Please can anybody tell me what's wrong?

By: Mark Michelson (mmichelson) 2009-08-10 10:54:05

The problem in your output is quite clear. The first thread is attempting to lock a sip_pvt and then a channel, and the third thread is trying to lock the channel and then the sip_pvt. This lock ordering is what is causing the deadlock to occur.

That being said, there are some strange things occurring here. Firstly, if I update my copy of 1.4 to rev 210575, The line numbers in chan_sip.c do not match the line numbers in your core show locks output. As an example, the first thread in your output shows that sip->lock was acquired on line 16751. In my copy, that line is in the middle of a multi-line if statement which is not attempting to acquire any locks. Secondly, I cannot find any place in that section of code which calls any function which would result in pbx_builtin_getvar_helper being called without first safely acquiring the channel lock. Is your copy of chan_sip modified in some way? I do not see how such a deadlock could be occurring.

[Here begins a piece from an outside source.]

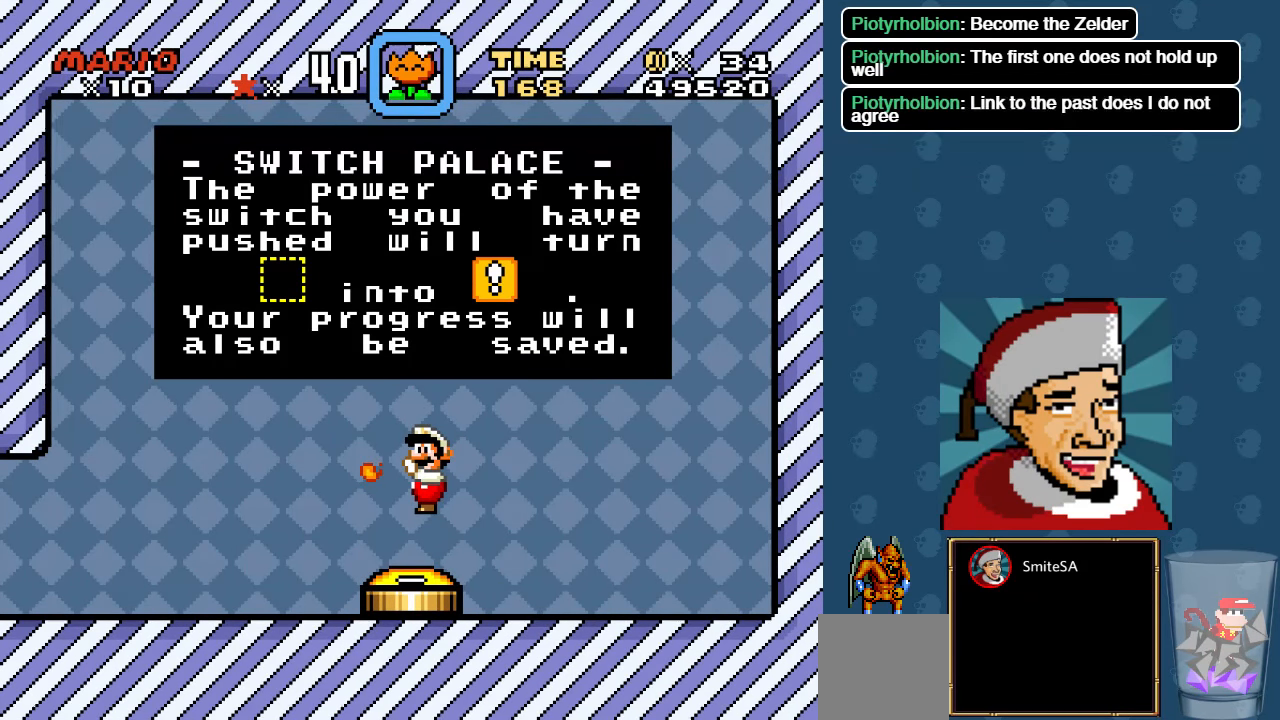
{"buttons": [], "left_stick": "center", "right_stick": "center", "events": []}
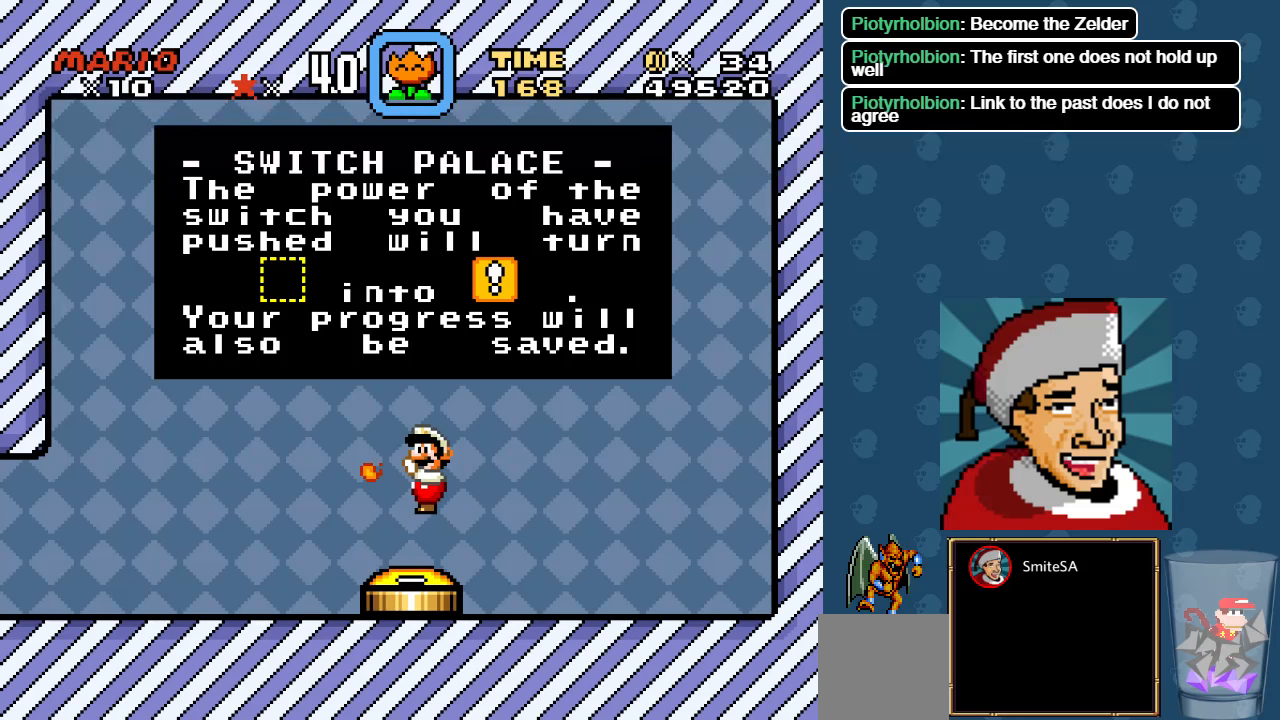
{"buttons": [], "left_stick": "center", "right_stick": "center", "events": []}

By: Christoph Stadlmann (cstadlmann) 2009-08-10 12:02:19

mmichelson,

sorry, I forgot to mention that I have some patches and backports in my chan_sip.c.
I'll attach the patches, but don't add a disclaimer, because almost all code is written by someone else.

By: Christoph Stadlmann (cstadlmann) 2009-08-10 12:11:05

Just right before the line 16751 of chan_sip.c, there are the following lines in the code:

/*! \note If we can't get a lock on an interface, skip it and come
* back later. Note that there is the possibility of a deadlock with
* sip_hangup otherwise, because sip_hangup is called with the channel
* locked first, and the iface lock is attempted second.
*/
if (ast_mutex_trylock(&sip->lock))
continue;

Sorry, I was a kind of blind not to read what's in the comment, which states that there IS a possibility of deadlock...

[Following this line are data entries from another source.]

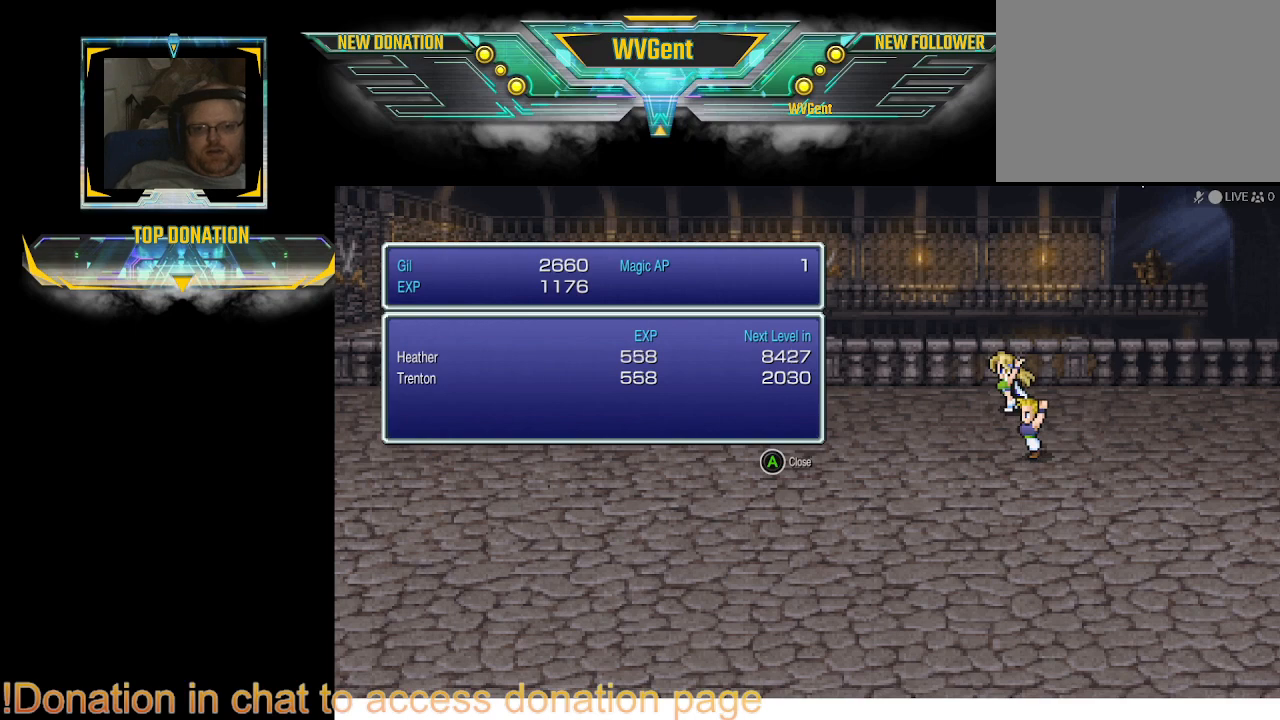
Gameplay with a controller (PlayStation layout); each line is a JSON object with the inputs held at the frame after it. "events" lists button and stick changes between this image and that frame as [ms after this image, input, new state], when the widget could be followed in between. Not read: L3 R3.
{"buttons": [], "left_stick": "center", "right_stick": "center", "events": [[333, "CROSS", "down"], [500, "CROSS", "up"]]}
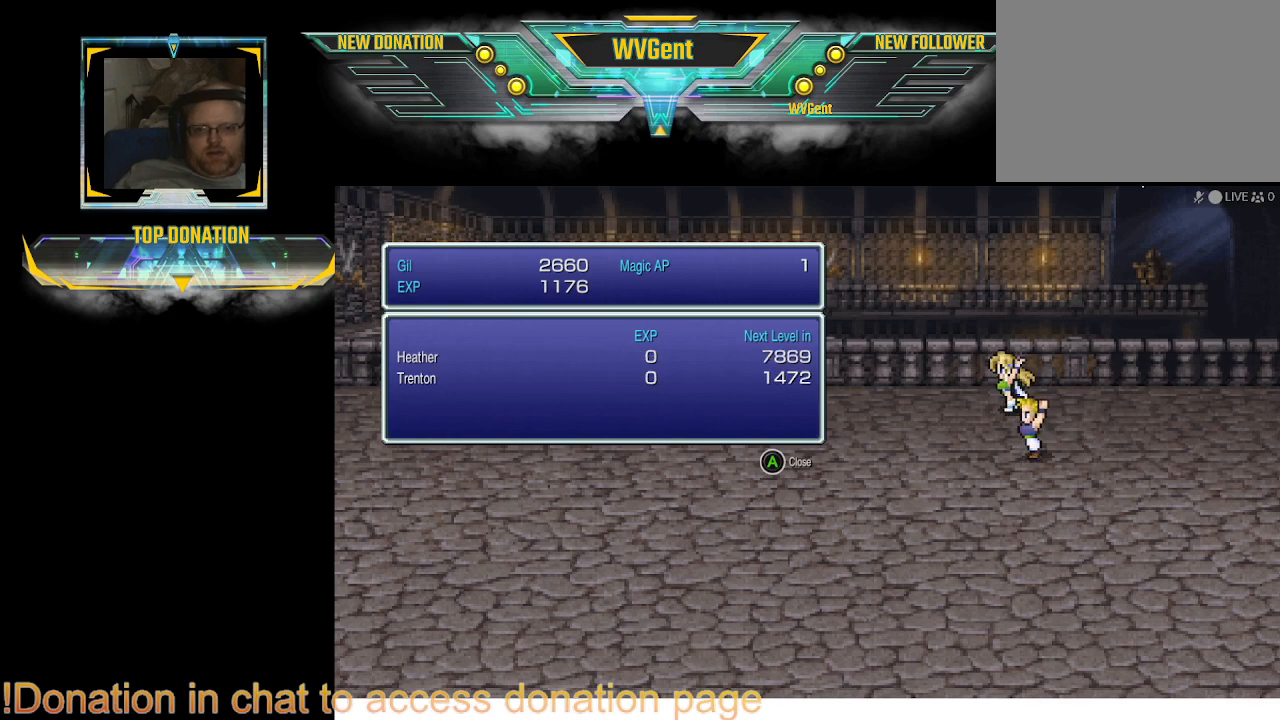
{"buttons": [], "left_stick": "center", "right_stick": "center", "events": [[167, "CROSS", "down"], [333, "CROSS", "up"]]}
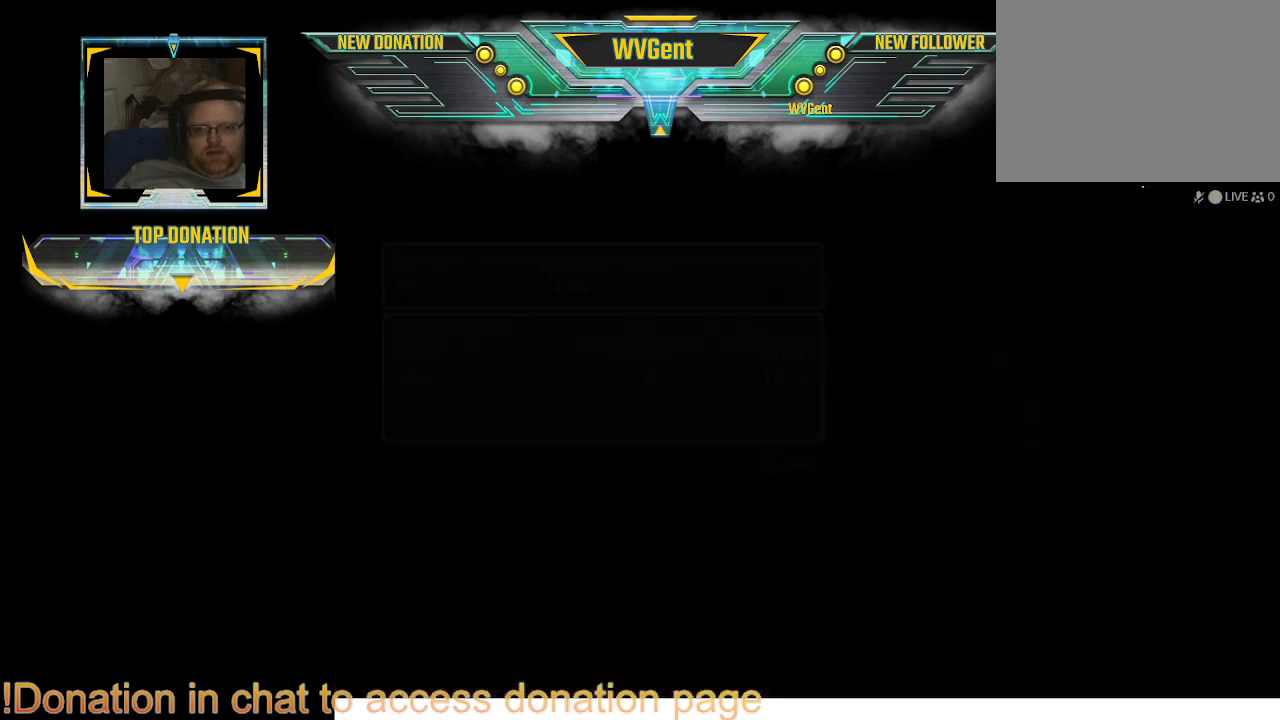
{"buttons": [], "left_stick": "center", "right_stick": "center", "events": []}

So please could you assist in coping with that issue?

By: Mark Michelson (mmichelson) 2009-08-10 15:45:04

I see that comment, but using svn annotate, I can see that the DEADLOCK_AVOIDANCE code was added after that comment was put in the code. The author of the DEADLOCK_AVOIDANCE loop probably should have removed that comment, since it is not accurate. Of course, I may just be missing some operation causing pbx_builtin_getvar_helper to be called in between acquiring the sip_pvt lock and safely acquiring the channel lock. I'll take another look to be certain.

By: Mark Michelson (mmichelson) 2009-08-10 15:53:05

All right, I have verified that the problem is not in a stock build of Asterisk 1.4, and the problem is in your patch.

In do_monitor, after acquiring the sip_pvt lock, you are calling your transmit_cid_update function. One of the first operations it does is to call pbx_builtin_getvar_helper (specifically, it is getting the value of the "CHANNELPICKUP" variable). This is what is causing the deadlock. This can be avoided by using a DEADLOCK_AVOIDANCE loop similar to what is done later in the do_monitor function. If you add such a loop just before calling transmit_cid_update, the problem should go away.

Since the problem is in your patch and not in the code we distribute, I am going to close this issue.